Ce que signifient les troubles en Tunisie
Par Dominique Lagarde
Des manifestants hostiles au gouvernement,
dans le centre de Tunis, le 8 mai dernier.
REUTERS/Zoubeir Souissi
Comment interpréter le regain de tension en Tunisie depuis quelques jours? Ce sont des propos tenus par l'ancien ministre de l'intérieur Farhat Rajhi sur le web qui ont mis le feu aux poudres. Ce dernier, limogé par l'actuel Premier ministre après quelques semaines à la tête de la police, avait évoqué un "complot", accusant l'armée et le gouvernement de transition de préparer un coup d'Etat dans l'hypothèse d'une victoire du parti islamiste Ennahda lors de la prochaine élection d'une Assemblée constituante, avec la complicité de personnalités originaires, comme l'ancien président Zine El Abidine Ben Ali et avant lui le "père" de l'indépendance Habib Bourguiba, de la région du Sahel. Il s'est depuis excusé... Il est bien difficile de savoir ce qui l'a poussé à tenir de tels propos, aussitôt démentis par l'armée et le chef du gouvernement, Béji Caïd Essebsi. A-t-il simplement cherché à jouer de sa popularité, réelle depuis son limogeage, sans préjuger des conséquences? A-t-il été manipulé, et par qui?
Quoi qu'il en soit, plusieurs dizaines de Tunisiens sont aussitôt descendus dans la rue pour demander la démission des autorités transitoires. Ces manifestations ont débouché sur de violents affrontements entre les contestataires et les forces de l'ordre, rapidement suivies par des actes de vandalisme et de pillage.

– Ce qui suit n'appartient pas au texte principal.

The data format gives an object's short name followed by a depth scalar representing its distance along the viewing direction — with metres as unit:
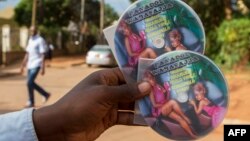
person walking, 7.57
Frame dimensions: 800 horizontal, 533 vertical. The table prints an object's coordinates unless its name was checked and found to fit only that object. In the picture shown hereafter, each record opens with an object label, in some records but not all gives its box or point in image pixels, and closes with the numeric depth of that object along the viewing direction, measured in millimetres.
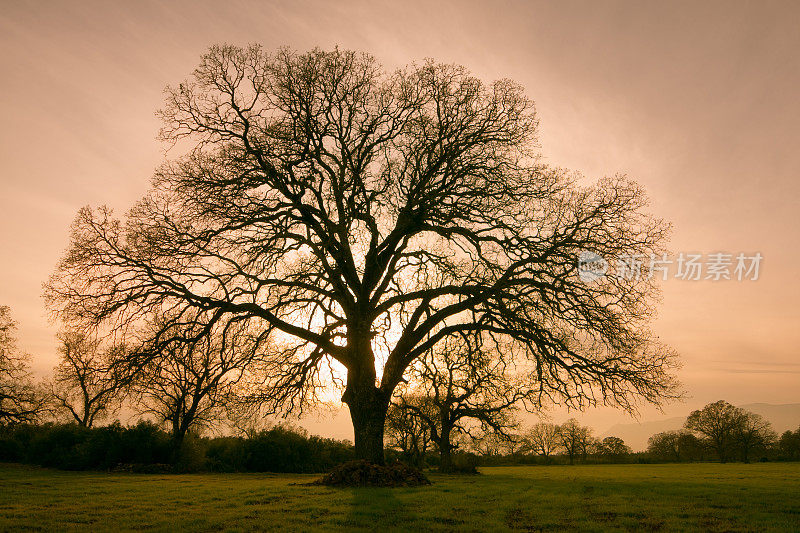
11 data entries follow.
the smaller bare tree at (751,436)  62531
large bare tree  14688
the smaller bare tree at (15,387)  35781
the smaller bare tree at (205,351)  14047
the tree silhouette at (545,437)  79625
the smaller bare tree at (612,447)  73562
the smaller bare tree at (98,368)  13227
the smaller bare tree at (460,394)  17391
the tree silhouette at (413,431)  36378
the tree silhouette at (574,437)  73812
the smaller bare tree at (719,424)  65000
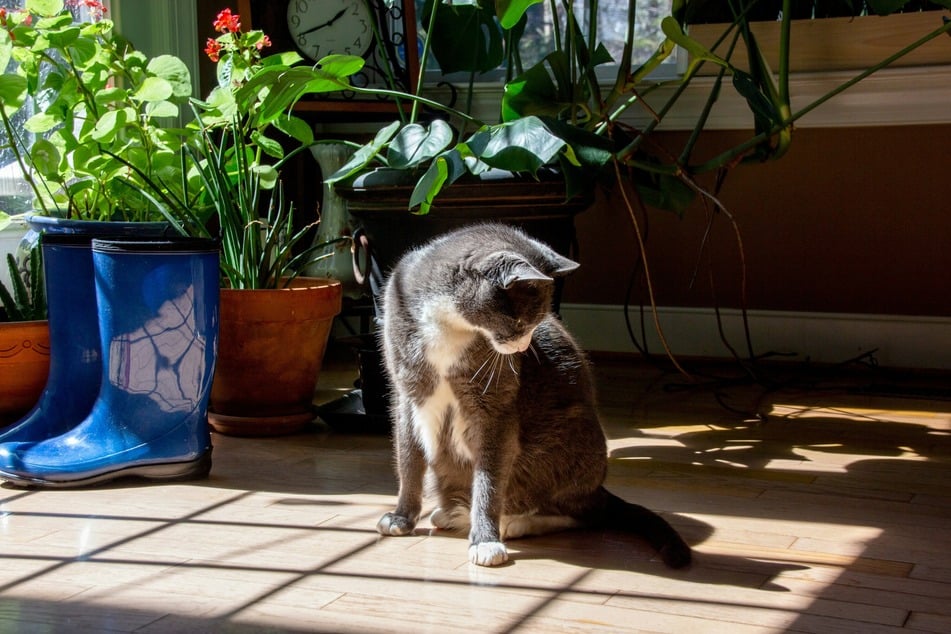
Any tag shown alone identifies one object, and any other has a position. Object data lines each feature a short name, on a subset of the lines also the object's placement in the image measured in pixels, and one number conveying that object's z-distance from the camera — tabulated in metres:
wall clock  3.24
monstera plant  2.57
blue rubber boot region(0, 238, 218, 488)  2.54
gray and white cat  2.29
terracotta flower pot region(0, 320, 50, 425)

Au point que le gouvernement a du décider de rétablir le couvre-feu à Tunis et dans plusieurs autres agglomérations.
Rumeurs de report de l'élection
Ces troubles interviennent alors que la Haute instance chargée de préparer l'élection constituante devait, lundi 9 mai, adopter le projet définitif de la loi électorale et que des rumeurs commencent à poindre sur un possible report "pour des raisons logistiques" de la date de la consultation, initialement fixée au 24 juillet.
Dans ce climat, les analystes pointent du doigt deux camps qui peuvent l'un et l'autre avoir intérêt à jouer les fauteurs de troubles: l'extrême gauche d'une part, très certainement sur-représentée dans la rue par rapport à son poids électoral réel, qui peut vouloir retarder l'échéance, et dont le discours est forcément mobilisateur auprès d'une jeunesse durement touchée par le chômage, prête à toutes les surenchères parce qu'elle veut tout, tout de suite; les sbires de l'ancien régime d'autre part, qu'ils soient membres de l'ancien parti au pouvoir, de l'appareil sécuritaire ou de la galaxie affairiste qui entourait le président Ben Ali et son épouse. Certains jeunes à l'origine des pillages de ces derniers jours ont-ils été payés par ces contre-révolutionnaires? Pour beaucoup d'observateurs, c'est plus que plausible. Eux non plus ne veulent pas d'un scrutin qui a pour but de mettre sur les rails la Tunisie nouvelle, d'autant qu'en effet l'influence des "sahéliens" n'y sera plus ce qu'elle était. Lesévasions massives de prisonniers de ces dernières semaines pourraient bien aussi relever aussi de volonté de déstabilisation des même milieux pro-Ben Ali, tentés par la politique de la terre brûlée pour bloquer une évolution dont ils savent qu'elle ne leur sera pas favorable.
La Tunisie restera très fragile tant qu'elle n'aura pas de gouvernement légitime, c'est à dire un gouvernement désigné par une assemblée issue des urnes. Il n'est pas facile, au sortir de plusieurs années de dictature, d'organiser des élections libres dans un délai aussi court. Les questions de logistique sont compliquées, notamment pour faire en sorte que tous les citoyens puissent voter. Mais ajourner le scrutin au mois de septembre ou d'octobre, comme certains l'envisagent, reviendrait à prolonger encore de plusieurs semaines ou de plusieurs mois une période d'incertitude porteuse de tous les dangers.